ACTIVITY
Print the lines that run from the line with "Nous lisons qu’elle" to the line with "erwartet wird –", keeping both end lines, exactly as they appear in the entries below, and nothing else.

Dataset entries
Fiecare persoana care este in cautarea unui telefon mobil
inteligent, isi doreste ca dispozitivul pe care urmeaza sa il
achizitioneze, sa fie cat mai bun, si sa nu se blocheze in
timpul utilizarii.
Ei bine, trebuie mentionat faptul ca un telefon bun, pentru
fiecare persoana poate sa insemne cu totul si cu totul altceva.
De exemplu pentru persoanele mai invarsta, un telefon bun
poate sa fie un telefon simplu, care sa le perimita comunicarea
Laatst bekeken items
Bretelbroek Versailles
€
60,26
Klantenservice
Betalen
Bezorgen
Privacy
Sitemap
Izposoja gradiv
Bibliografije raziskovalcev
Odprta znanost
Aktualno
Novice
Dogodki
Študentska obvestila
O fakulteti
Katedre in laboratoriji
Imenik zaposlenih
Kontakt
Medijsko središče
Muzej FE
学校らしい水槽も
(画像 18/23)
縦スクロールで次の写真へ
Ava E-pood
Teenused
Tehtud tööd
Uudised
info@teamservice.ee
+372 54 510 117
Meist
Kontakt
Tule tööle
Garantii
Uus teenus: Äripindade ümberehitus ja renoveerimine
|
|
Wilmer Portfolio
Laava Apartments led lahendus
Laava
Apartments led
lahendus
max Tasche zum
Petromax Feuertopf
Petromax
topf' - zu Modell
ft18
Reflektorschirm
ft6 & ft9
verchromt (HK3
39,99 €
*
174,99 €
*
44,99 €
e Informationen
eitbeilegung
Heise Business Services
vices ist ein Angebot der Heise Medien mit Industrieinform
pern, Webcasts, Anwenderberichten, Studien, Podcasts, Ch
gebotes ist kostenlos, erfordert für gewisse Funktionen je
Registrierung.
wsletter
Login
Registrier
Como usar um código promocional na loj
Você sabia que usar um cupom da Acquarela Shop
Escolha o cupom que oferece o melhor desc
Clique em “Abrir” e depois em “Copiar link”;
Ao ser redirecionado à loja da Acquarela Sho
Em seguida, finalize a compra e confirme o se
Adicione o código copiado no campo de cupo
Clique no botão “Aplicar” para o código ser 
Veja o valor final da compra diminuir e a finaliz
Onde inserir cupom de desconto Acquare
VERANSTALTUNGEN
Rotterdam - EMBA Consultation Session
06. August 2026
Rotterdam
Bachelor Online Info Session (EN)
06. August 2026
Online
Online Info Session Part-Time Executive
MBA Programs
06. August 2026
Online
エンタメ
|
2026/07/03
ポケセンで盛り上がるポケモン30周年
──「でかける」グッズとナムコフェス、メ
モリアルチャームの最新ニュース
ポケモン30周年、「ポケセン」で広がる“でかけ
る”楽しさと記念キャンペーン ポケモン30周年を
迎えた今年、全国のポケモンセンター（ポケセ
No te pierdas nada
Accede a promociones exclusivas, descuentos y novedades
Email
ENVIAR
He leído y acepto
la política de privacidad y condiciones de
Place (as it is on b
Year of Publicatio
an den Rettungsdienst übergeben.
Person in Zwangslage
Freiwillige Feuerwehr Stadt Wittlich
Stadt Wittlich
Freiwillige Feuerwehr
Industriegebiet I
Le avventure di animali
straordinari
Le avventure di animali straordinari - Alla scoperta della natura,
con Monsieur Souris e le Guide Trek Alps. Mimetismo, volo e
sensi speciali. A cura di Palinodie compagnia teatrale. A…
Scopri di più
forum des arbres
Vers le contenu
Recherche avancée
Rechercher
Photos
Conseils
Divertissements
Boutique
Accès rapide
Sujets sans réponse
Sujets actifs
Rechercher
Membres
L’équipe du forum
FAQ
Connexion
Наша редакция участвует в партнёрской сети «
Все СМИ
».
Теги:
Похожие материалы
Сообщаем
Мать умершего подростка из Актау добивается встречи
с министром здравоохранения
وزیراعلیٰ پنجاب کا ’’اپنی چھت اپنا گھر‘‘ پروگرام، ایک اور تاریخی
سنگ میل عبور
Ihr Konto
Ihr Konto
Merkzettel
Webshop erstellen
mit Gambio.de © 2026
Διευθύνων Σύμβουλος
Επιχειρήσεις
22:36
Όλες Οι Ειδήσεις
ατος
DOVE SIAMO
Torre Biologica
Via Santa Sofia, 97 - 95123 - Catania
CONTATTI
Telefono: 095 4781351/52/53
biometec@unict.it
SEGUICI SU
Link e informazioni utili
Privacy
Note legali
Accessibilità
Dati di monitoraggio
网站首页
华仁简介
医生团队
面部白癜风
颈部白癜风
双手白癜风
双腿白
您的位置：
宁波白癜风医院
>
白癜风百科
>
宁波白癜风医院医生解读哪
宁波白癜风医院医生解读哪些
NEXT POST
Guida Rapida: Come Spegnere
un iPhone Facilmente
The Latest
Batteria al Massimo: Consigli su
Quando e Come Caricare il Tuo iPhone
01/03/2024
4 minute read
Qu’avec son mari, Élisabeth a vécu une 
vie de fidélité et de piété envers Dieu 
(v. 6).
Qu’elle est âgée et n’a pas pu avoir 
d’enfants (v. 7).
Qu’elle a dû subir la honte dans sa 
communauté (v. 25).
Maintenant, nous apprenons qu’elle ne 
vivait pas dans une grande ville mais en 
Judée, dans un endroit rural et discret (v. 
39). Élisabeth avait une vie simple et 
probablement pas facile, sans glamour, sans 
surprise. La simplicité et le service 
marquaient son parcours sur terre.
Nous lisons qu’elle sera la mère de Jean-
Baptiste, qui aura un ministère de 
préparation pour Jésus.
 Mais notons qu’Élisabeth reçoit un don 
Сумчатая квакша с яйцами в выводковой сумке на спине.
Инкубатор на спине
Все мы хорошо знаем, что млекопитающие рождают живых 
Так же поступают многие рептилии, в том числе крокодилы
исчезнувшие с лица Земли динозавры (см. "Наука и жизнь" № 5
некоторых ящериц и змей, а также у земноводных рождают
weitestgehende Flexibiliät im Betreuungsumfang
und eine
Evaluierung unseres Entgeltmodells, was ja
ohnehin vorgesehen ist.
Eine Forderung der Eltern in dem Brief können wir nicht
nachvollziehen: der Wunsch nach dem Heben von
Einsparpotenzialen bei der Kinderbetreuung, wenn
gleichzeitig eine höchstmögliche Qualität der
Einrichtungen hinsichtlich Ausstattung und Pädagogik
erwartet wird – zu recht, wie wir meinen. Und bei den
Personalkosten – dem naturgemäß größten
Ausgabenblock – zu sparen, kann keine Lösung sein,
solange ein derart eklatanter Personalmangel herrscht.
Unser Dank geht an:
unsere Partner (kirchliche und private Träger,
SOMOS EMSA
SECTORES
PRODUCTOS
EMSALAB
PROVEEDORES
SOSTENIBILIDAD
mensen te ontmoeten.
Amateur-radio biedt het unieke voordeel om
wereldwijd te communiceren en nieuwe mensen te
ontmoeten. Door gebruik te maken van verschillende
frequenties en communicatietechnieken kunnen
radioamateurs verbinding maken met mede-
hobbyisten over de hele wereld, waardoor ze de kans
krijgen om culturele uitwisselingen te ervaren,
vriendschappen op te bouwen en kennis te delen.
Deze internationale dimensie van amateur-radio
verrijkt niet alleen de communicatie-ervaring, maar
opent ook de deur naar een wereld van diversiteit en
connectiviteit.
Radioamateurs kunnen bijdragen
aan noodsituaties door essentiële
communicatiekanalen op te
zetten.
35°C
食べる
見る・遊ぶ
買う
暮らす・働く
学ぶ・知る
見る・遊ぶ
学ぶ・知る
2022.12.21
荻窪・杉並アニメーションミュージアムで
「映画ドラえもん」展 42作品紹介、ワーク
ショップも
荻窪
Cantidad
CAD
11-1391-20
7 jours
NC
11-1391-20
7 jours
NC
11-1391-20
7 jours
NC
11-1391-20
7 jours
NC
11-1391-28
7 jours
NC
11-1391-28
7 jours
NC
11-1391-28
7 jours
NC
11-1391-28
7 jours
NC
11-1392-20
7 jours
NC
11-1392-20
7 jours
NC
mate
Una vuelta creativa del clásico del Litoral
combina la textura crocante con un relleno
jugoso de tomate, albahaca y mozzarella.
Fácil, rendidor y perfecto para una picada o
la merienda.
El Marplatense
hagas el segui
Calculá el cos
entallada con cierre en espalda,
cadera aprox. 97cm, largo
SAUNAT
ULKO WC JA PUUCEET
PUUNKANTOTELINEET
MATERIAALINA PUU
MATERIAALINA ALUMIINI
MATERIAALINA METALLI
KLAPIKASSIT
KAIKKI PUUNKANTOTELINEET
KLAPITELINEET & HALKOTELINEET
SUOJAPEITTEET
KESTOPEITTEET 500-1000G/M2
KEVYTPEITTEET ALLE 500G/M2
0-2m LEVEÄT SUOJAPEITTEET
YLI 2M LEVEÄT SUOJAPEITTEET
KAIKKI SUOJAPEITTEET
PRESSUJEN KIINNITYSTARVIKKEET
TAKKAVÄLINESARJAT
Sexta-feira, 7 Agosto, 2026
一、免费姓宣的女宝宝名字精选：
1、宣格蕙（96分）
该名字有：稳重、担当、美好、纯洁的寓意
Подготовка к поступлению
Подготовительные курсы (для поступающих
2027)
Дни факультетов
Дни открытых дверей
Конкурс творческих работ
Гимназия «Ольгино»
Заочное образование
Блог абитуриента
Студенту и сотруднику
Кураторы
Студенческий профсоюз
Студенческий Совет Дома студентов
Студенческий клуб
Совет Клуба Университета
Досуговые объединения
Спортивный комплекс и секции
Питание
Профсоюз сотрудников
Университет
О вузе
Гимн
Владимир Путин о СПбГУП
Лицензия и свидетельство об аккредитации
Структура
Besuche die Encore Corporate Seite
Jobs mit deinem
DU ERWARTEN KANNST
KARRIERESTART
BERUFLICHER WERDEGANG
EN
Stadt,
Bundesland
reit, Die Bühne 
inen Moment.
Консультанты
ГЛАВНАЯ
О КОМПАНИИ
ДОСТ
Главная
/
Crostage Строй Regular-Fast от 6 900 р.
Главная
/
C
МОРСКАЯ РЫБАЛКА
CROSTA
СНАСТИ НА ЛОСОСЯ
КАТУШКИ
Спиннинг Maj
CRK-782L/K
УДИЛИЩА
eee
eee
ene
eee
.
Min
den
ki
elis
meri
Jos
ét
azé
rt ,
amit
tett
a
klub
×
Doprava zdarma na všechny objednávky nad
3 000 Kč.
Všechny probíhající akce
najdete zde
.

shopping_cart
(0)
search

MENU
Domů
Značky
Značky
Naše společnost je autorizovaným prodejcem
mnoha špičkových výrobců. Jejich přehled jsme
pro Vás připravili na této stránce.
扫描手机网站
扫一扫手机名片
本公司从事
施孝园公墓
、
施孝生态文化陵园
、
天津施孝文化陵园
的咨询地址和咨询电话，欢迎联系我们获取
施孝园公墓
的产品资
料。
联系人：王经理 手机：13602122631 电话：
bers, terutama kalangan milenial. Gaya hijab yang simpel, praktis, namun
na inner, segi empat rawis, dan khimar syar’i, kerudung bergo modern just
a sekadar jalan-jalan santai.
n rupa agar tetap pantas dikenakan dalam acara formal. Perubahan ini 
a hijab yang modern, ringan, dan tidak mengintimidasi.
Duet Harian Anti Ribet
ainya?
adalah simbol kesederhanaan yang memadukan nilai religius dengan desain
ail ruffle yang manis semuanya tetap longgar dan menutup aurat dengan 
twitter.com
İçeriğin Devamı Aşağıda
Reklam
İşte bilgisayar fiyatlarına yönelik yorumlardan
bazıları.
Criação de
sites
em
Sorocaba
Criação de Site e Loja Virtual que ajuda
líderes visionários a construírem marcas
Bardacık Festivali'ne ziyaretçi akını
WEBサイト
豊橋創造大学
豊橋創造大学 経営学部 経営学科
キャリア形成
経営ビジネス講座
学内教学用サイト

EXERCISE OUTPUT
Nous lisons qu’elle sera la mère de Jean-
Baptiste, qui aura un ministère de 
préparation pour Jésus.
 Mais notons qu’Élisabeth reçoit un don 
Сумчатая квакша с яйцами в выводковой сумке на спине.
Инкубатор на спине
Все мы хорошо знаем, что млекопитающие рождают живых 
Так же поступают многие рептилии, в том числе крокодилы
исчезнувшие с лица Земли динозавры (см. "Наука и жизнь" № 5
некоторых ящериц и змей, а также у земноводных рождают
weitestgehende Flexibiliät im Betreuungsumfang
und eine
Evaluierung unseres Entgeltmodells, was ja
ohnehin vorgesehen ist.
Eine Forderung der Eltern in dem Brief können wir nicht
nachvollziehen: der Wunsch nach dem Heben von
Einsparpotenzialen bei der Kinderbetreuung, wenn
gleichzeitig eine höchstmögliche Qualität der
Einrichtungen hinsichtlich Ausstattung und Pädagogik
erwartet wird – zu recht, wie wir meinen. Und bei den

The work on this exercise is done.